## Document passage
--- START ---

# do u go ballistic coleric when a classical cd dosen work anymore,blame cdplayer or cd



## deprofundis (Apr 25, 2014)

i bought the excellent Pierre de la Rue and Gombert vol 1 motets original cd and they wont work anymore, ishe f(word) aaargh sorry... is it the lens of my cd player a denon that dont work? nope than my brend new godflesh cd work.So i purchased a lens cleaners cd i used it a couple of time guess what it wont work, i try pressure air vapozier guess what they wont work , and now some of my brabant cd that used to work my favorite cd dosen't work,(f word) whit a major tone once again im sorry.I try rubbing alcohol 100% guess what , you know you know, so far a couple of my brabant cd dosent work no more but some still do, does my denon cd player has h.iv or something? , im trying to understand this major you know what word a versatile word in america and the rest of the world starting wwhit F letter  
:lol:  but anyway all my indus, metal cd work, my cd player seem to have an issue starting some cd at cd 1 mostly classical not when i put my godflesh and my swans or gore ,zeni geva all tthese work god f dammit.

whit all these f word , i hope i wont go to hell :angel:

I try to be humereous in my post but im not laughting in fact i change color, i guess i will take my morning prescription anxiolitic


----------



## mbhaub (Dec 2, 2016)

Sometimes this happens. CD players die - the laser gives out, or the electronics just messes up. It happens, and more than I like. My 16 year old Sony ES player gave up the ghost a while ago and I'm in no mood to open the checkbook to replace that pricey player. CDs do go bad - the bronzing issue from 20 years ago is hopefully in the past, but I still have some disks (mostly ASV, Pearl, and Unicorn) going that way and asking any player to play them is asking a lot. Using CD cleaners is dangerous and putting alcohol on the lens really a bad idea. I've been through more CD and DVD players than I care to admit. I just hope someone keeps making them for 30 years so I can listen to my collection before the grim reaper pays a visit!


----------



## endelbendel (Jul 7, 2018)

That's a lot of effort and worry. For cleaning, alch and gauze pad should be sufficient. Recall that many CDs these days are not up to Red Book standards of production. Best to send those back; don't struggle; can't have everything.


----------



## Joe B (Aug 10, 2017)

endelbendel said:


> ....For cleaning, alch and gauze pad should be sufficient....


I asked the guys at Oppo about lens cleaners. They recommended taking the cover off the player, removing the cover over the CD drive mechanism, and using alcohol and gauze or cotton swab to clean the lens. So this is good advice in my book.

As to cleaning the CD, I find wetting the disc and putting a few drops of dish soap on it, rubbing the disc in a radial pattern (center to outside), rinsing it off and blotting dry on clean paper towel works great (avoid the first and last couple of sheets on a roll of paper towels as there is adhesive on them which can scratch the disc).
I have an entire show on DVD (5 seasons) that bronzed within 3 years of purchase (looks like coffee stains on the aluminum). This coincided with DVD's being manufactured in new facilities in Mexico.....learning curve?
I've had only a few problems with CD's. I just got a replacement disc today in the mail for a disc which, when played last week, suddenly had issues. Tried several other players to confirm that it was the disc. Upon inspection under magnification, I can see marks that look like small scratches, but they do not appear to be on the surface, but underneath the acrylic protective layer. I have no idea how this happened. But replace I did.
Optical discs are not perfect, but my failure rate with them is not bad. I've probably had around 1 disc go bad for every 500 in my collection over a period of 30 years.


----------

--- END ---

## Data below

--- START ---

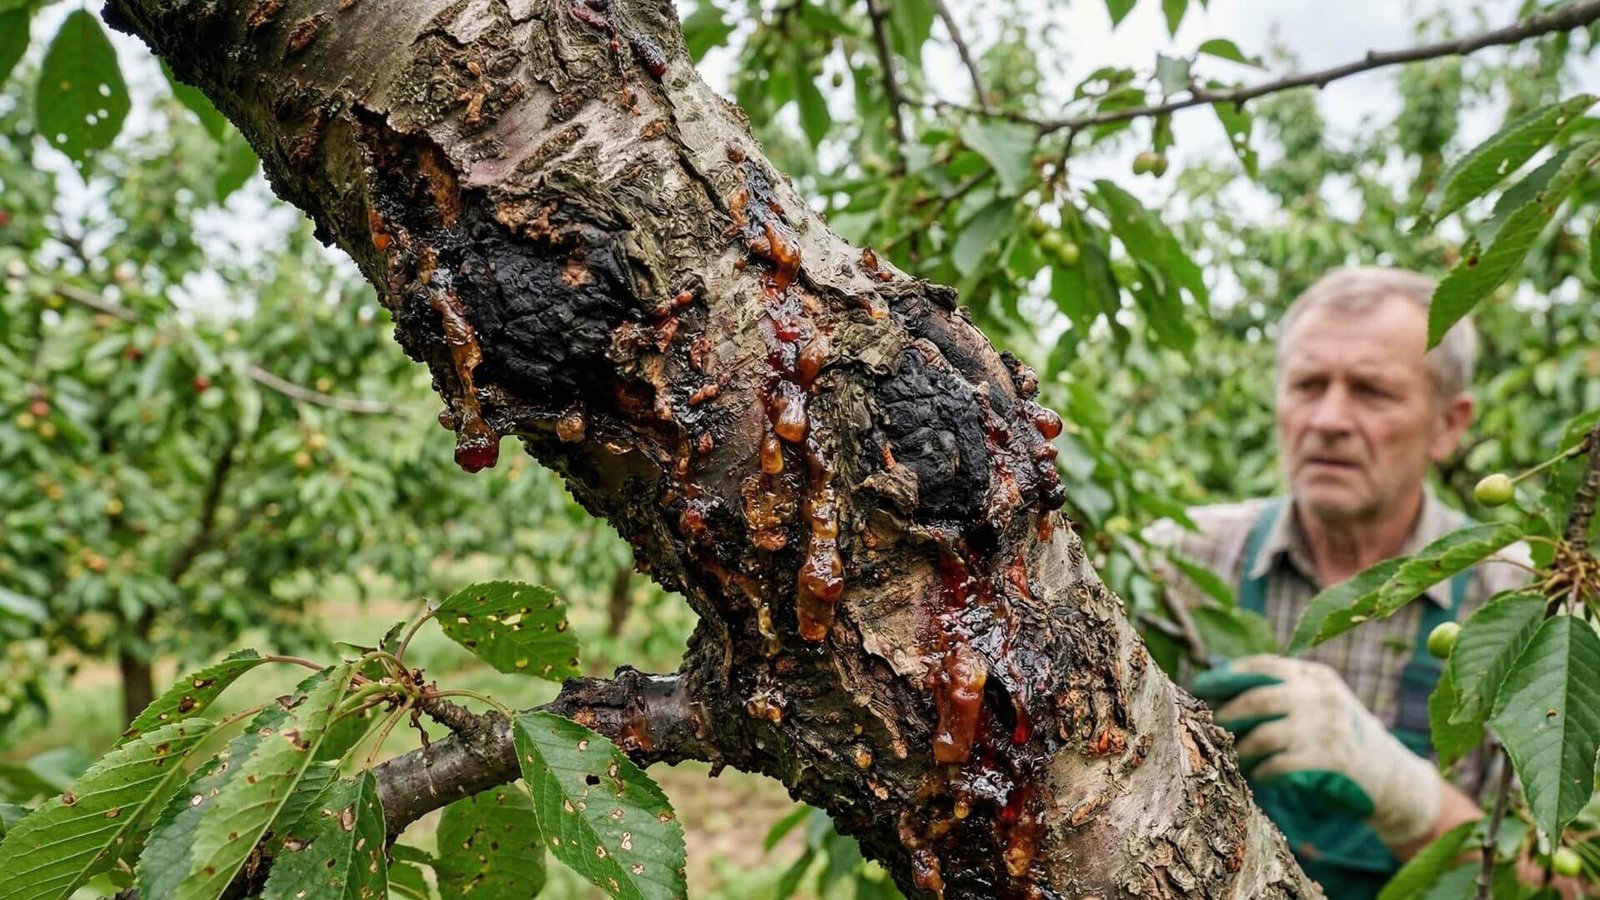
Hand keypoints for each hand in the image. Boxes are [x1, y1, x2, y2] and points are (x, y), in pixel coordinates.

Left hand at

--- END ---

## Exercise objective
Reproduce, from the forum thread about CDs that stopped playing, the stretch from "That's a lot" through "should be sufficient....".

## Your solution
That's a lot of effort and worry. For cleaning, alch and gauze pad should be sufficient. Recall that many CDs these days are not up to Red Book standards of production. Best to send those back; don't struggle; can't have everything.


----------



## Joe B (Aug 10, 2017)

endelbendel said:


> ....For cleaning, alch and gauze pad should be sufficient....